When she waves goodbye at the airport, she again feels the same fear — the childhood fear of losing her mother.
However, she chooses to smile and hide her pain, wishing to meet her mother again.
✨ Stanza-wise Explanation with Reference and Context
🩵 Stanza 1:
Driving from my parent’s home to Cochin last Friday morning,
I saw my mother, beside me, doze, open mouthed,
her face ashen like that of a corpse...
Reference:
These lines are from “My Mother at Sixty-Six” by Kamala Das, a poem from Flamingo (Class 12 English Book).
Context:
The poet is going to Cochin airport, leaving her mother’s house.
She looks at her mother and feels sad to see her old and weak.
Explanation:
The poet compares her mother’s pale face to a corpse (dead body) to show her fear that death may separate them soon.
This image reflects the pain of aging and separation.
Stanza 2:
...and realized with pain
that she was as old as she looked but soon
put that thought away, and looked out at Young
Trees sprinting, the merry children spilling out of their homes.
Reference:
These lines are from the same poem, expressing the poet’s thoughts as she looks away from her mother.
Context:
The poet tries to distract herself from the painful thought of her mother’s old age.
Explanation:
She turns her gaze to the world outside — the young trees and happy children — symbols of life, movement, and freshness.
This contrast shows the cycle of life — youth and age, life and death.
Stanza 3:
...but after the airport’s security check,
standing a few yards away, I looked again at her, wan, pale
as a late winter’s moon...
Reference:
These lines describe the scene at the airport where the poet is about to leave.
Context:
The poet looks at her mother one last time before boarding the flight.
Explanation:
Her mother’s face looks pale like the winter moon, symbolizing fading life and fragility.

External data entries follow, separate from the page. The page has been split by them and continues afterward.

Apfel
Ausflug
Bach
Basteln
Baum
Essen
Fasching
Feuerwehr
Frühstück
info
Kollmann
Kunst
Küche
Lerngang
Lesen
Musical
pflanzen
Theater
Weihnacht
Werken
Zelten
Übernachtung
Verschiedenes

The “late winter’s moon” represents old age, coldness, and weakness.
Stanza 4:
...and felt that old familiar ache, my childhood’s fear,
but all I said was, see you soon, Amma,
all I did was smile and smile and smile...
Reference:
These are the closing lines of the poem “My Mother at Sixty-Six.”
Context:
The poet expresses her deep fear of losing her mother but tries to hide it behind a smile.
Explanation:
The “old familiar ache” refers to the childhood fear of separation.
Despite her pain, she smiles to give hope — to herself and her mother — showing emotional strength and acceptance of life’s reality.
💬 Themes
-
Aging and Mortality – The unavoidable truth of human life.
-
Love and Separation – The emotional bond between mother and daughter.
-
Acceptance of Reality – Smiling in pain to face life bravely.
-
Contrast between Youth and Old Age.
💡 Poetic Devices
| Device | Example | Explanation |
|---|---|---|
| Simile | “Her face ashen like a corpse” | Comparison showing lifelessness |
| Metaphor | “Young trees sprinting” | Symbol of youth and energy |
| Repetition | “Smile and smile and smile” | Shows the poet’s effort to hide pain |
| Imagery | “Late winter’s moon” | Symbol of fading beauty and aging |
| Contrast | Mother’s stillness vs. lively outside world | Highlights life and death |
🧠 Important Short Answer Questions
Q1. What is the main theme of the poem?
→ The poem reflects the pain of aging and the fear of separation between mother and daughter.
Q2. Why has the mother been compared to a corpse?
→ Her pale, lifeless face symbolizes old age and the closeness of death.
Q3. What do “young trees” and “merry children” symbolize?
→ They represent life, energy, and the continuity of the natural cycle.
Q4. What is the poet’s childhood fear?
→ The fear of losing her mother.
Q5. Why does the poet smile at the end?
→ To hide her sorrow and give hope of reunion.
🧾 RBSE Previous Year Questions
| Year | Question | Marks |
|---|---|---|
| 2024 | What is the central idea of the poem “My Mother at Sixty-Six”? | 5 |
| 2023 | What do the “young trees” signify in the poem? | 2 |
| 2022 | Why did the poet smile and smile? | 3 |
| 2021 | What is the poet’s childhood fear? | 2 |
💖 Moral of the Poem
“Love your parents while they are alive, for time waits for no one.”
The poem teaches emotional sensitivity, love, and acceptance of life’s cycle — youth, aging, and death.